Issue of shares by Private placement (includes Preferential Issue)
May 30, 2014 by CS Samrish Bhanja
Preferential Issue – Procedure
(updated upto 18th March, 2015)
Compiled from provisions of Section 42 and Section 62 of the Companies Act, 2013 read with Rule 14 of Companies (Prospectus and Allotment of Securities) Rules, 2014 and Rule 13 of Companies (Share Capital and Debentures) Rules, 2014.
a) Shareholders meeting
1. The issue has been authorized by a special resolution of the members (Sec 62(1)(c)). File form MGT-14 with ROC with copy of special resolution within 30 days.
2. The company shall make various disclosures in the explanatory statement to be annexed to the notice of the general meeting pursuant to section 102 of the Act as stated in Rule 13 of Companies (Share Capital and Debentures) Rules, 2014. Among various details, the names of the proposed allottees, the change in control and the pre & post shareholding pattern, shall also be disclosed.
3. The allotment of securities on a preferential basis made pursuant to the special resolution shall be completed within a period of twelve months from the date of passing of the special resolution.
4. No fresh offer or invitation under this section 42(3) of the Companies Act, 2013 shall be made unless the allotment with respect to any offer or invitation made earlier have been completed or that offer or invitation has been withdrawn or abandoned by the company
b) Registered valuer
5. The price of the shares or other securities to be issued on a preferential basis shall be determined on the basis of valuation report of a registered valuer;
However, in case of preferential issue by a listed company, the price of the shares to be issued is not required to be determined by the report of a registered valuer.
c) Offer Document (PAS-4) and complete record (PAS-5)
6. Issue of a private placement offer letter. (Sec 42(1)). For the purposes of sub-section (1) of Section 42, a company may make an offer or invitation to subscribe to securities through issue of a private placement offer letter in Form PAS-4.
7. A private placement offer letter shall be accompanied by an application form serially numbered and addressed specifically to the person to whom the offer is made and shall be sent to him, either in writing or in electronic mode, within thirty days of recording the names of such persons. (Section 42(7) read with Rule 14(1)(b) of Chapter III)
8. The company shall maintain a complete record of private placement offers in Form PAS-5.
9. A copy of such record (PAS-5) along with the private placement offer letter in Form PAS-4 shall be filed with the Registrar within 30 days of circulation date. Date of private placement offer letter shall be considered as circulation date.
However MCA gave a clarification dated 18.03.2015 which states that in case of any preferential offer to one or more existing members, there is no requirement to make an offer in Form PAS 4 neither is a requirement to file it with the RoC / SEBI along with record of Private Placement i.e PAS-5.
d) Share Application Money
10. A company making an offer of securities shall allot its securities within sixty days from the date of receipt of the application money for such securities. If not able to allot, return application money within 15 days failing which interest shall be payable by the company @ 12% p.a.

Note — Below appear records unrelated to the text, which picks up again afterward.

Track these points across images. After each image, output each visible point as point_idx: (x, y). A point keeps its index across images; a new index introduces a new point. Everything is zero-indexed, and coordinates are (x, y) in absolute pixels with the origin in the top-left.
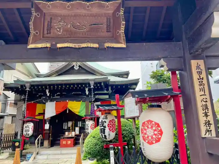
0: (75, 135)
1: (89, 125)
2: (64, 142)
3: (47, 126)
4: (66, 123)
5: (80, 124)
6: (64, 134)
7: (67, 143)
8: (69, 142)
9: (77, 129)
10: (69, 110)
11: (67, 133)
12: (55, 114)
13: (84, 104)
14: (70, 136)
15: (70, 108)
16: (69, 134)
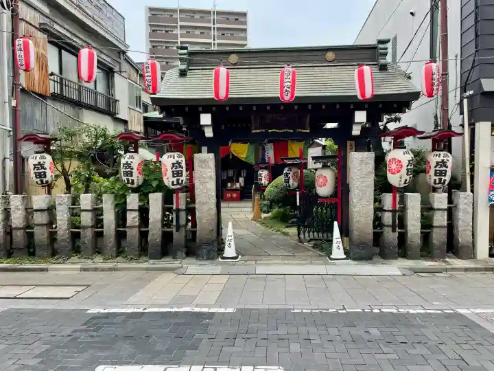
0: (241, 187)
1: (263, 175)
2: (229, 195)
4: (226, 171)
5: (244, 173)
6: (227, 185)
7: (232, 195)
8: (235, 195)
9: (241, 180)
10: (233, 155)
11: (229, 185)
13: (252, 146)
15: (234, 153)
16: (232, 186)
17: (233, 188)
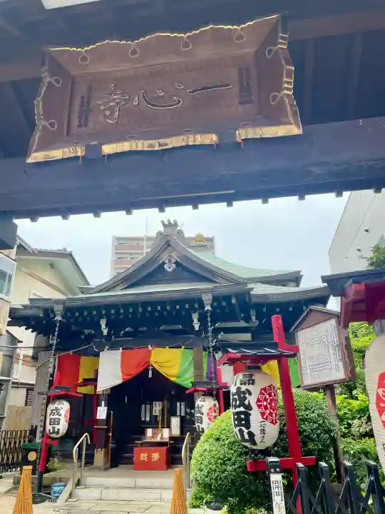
0: (171, 438)
1: (205, 410)
2: (144, 457)
3: (102, 413)
5: (181, 408)
6: (143, 433)
7: (149, 457)
8: (156, 456)
9: (175, 422)
10: (154, 370)
11: (149, 432)
12: (119, 381)
13: (190, 355)
14: (158, 439)
15: (156, 366)
16: (154, 435)
17: (155, 440)
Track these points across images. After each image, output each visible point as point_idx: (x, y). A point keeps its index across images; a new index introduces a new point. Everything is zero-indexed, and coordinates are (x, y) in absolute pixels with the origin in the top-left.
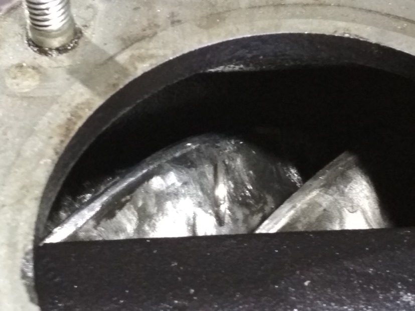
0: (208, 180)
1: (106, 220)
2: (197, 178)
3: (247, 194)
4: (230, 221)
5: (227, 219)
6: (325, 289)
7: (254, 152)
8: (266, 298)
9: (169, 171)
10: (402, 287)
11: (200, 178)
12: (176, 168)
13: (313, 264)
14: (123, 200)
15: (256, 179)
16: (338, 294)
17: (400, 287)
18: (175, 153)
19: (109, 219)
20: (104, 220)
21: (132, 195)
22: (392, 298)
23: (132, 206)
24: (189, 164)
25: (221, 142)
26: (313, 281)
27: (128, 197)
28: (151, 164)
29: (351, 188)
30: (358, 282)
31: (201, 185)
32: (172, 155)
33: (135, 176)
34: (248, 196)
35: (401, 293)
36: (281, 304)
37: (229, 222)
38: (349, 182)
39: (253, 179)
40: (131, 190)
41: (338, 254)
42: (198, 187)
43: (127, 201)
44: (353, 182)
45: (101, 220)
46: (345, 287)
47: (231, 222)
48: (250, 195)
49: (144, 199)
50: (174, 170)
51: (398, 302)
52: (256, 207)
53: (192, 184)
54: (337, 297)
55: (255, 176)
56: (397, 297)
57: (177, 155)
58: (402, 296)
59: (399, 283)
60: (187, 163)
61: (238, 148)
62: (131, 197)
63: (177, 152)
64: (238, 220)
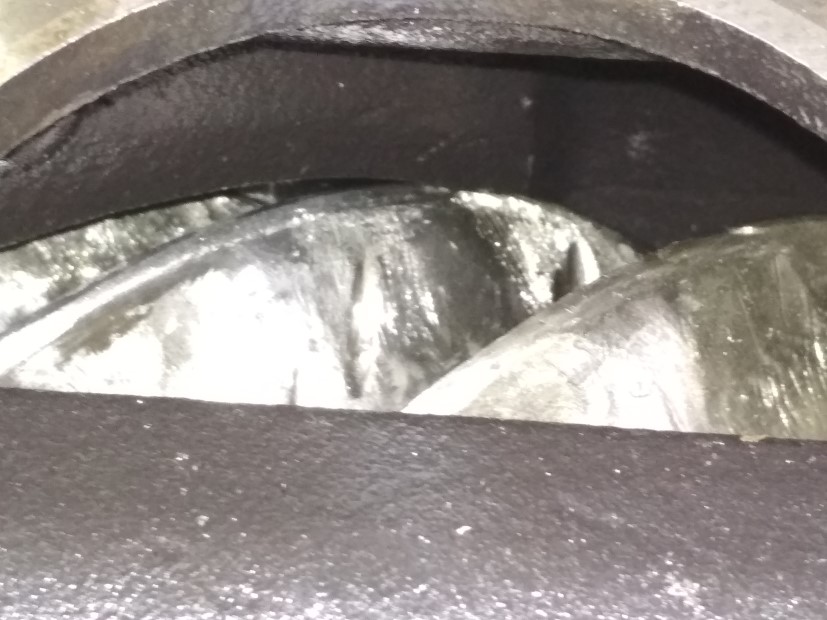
0: (336, 292)
1: (88, 354)
2: (313, 286)
3: (425, 335)
4: (377, 389)
5: (370, 385)
6: (499, 549)
7: (453, 246)
8: (362, 553)
9: (244, 262)
10: (675, 563)
11: (318, 288)
12: (264, 260)
13: (488, 490)
14: (130, 313)
15: (451, 306)
16: (525, 564)
17: (669, 563)
18: (264, 227)
19: (94, 350)
20: (82, 351)
21: (152, 304)
22: (644, 585)
23: (150, 329)
24: (296, 254)
25: (378, 215)
26: (477, 530)
27: (143, 309)
28: (205, 243)
29: (639, 342)
30: (578, 542)
31: (320, 302)
32: (256, 230)
33: (164, 264)
34: (428, 340)
35: (670, 577)
36: (394, 570)
37: (374, 392)
38: (636, 328)
39: (444, 304)
40: (150, 294)
41: (549, 474)
42: (312, 307)
43: (139, 318)
44: (645, 329)
45: (74, 350)
46: (545, 549)
47: (379, 392)
48: (431, 339)
49: (180, 318)
50: (259, 263)
51: (658, 596)
52: (440, 366)
53: (298, 299)
54: (522, 569)
55: (449, 297)
56: (659, 585)
57: (270, 231)
58: (669, 585)
59: (670, 554)
60: (290, 250)
61: (417, 232)
62: (150, 311)
63: (271, 224)
64: (394, 388)
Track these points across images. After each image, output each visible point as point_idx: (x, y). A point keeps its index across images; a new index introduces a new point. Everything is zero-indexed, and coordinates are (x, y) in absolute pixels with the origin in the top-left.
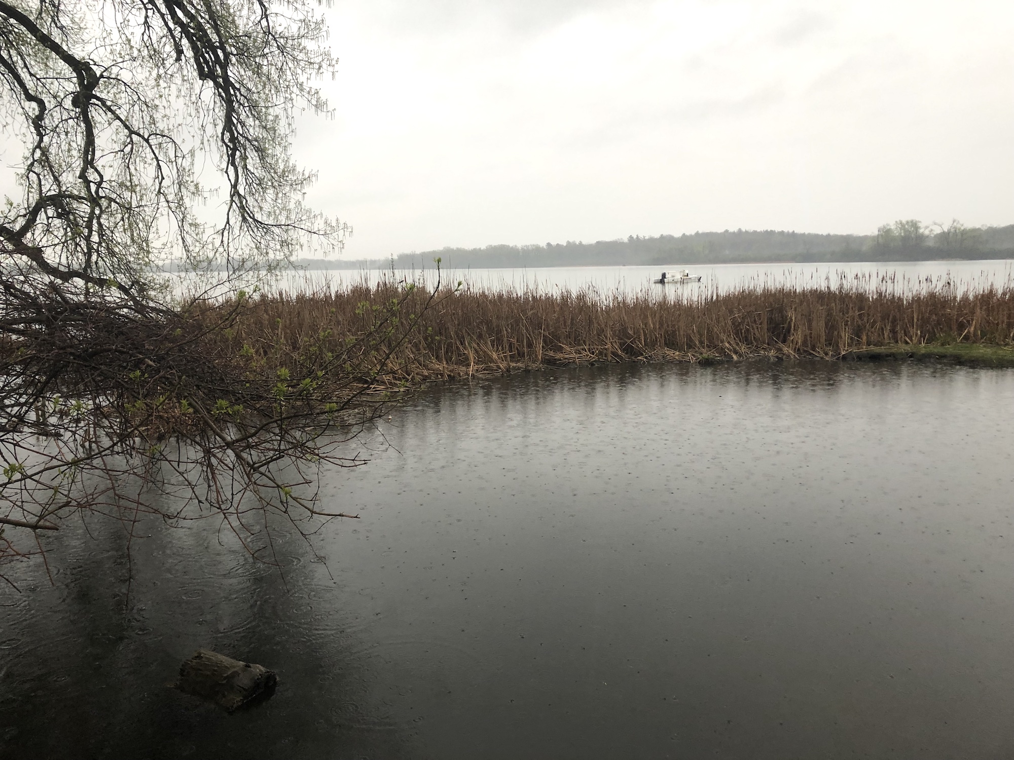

11. Monies received on application under this section shall be kept in a separate bank account in a scheduled bank.
12. The payment to be made for subscription to securities shall be made from the bank account of the person subscribing to such securities and the company shall keep the record of the Bank account from where such payments for subscriptions have been received. (Rule 14(2)(d) of Companies (Prospectus and Allotment of Securities) Rules, 2014)
13. The securities allotted by way of preferential offer shall be made fully paid up at the time of their allotment.
e) Return of Allotment
14. A return of allotment of securities under section 42 shall be filed with the Registrar within thirty days of allotment in Form PAS-3(along with a copy of valuation report).
If a company makes an offer or accepts monies in contravention of this section, the company, its promoters and directors shall be liable for a penalty which may extend to the amount involved in the offer or invitation or two crore rupees, whichever is higher, and the company shall also refund all monies to subscribers within a period of thirty days of the order imposing the penalty (Sec 42(10)).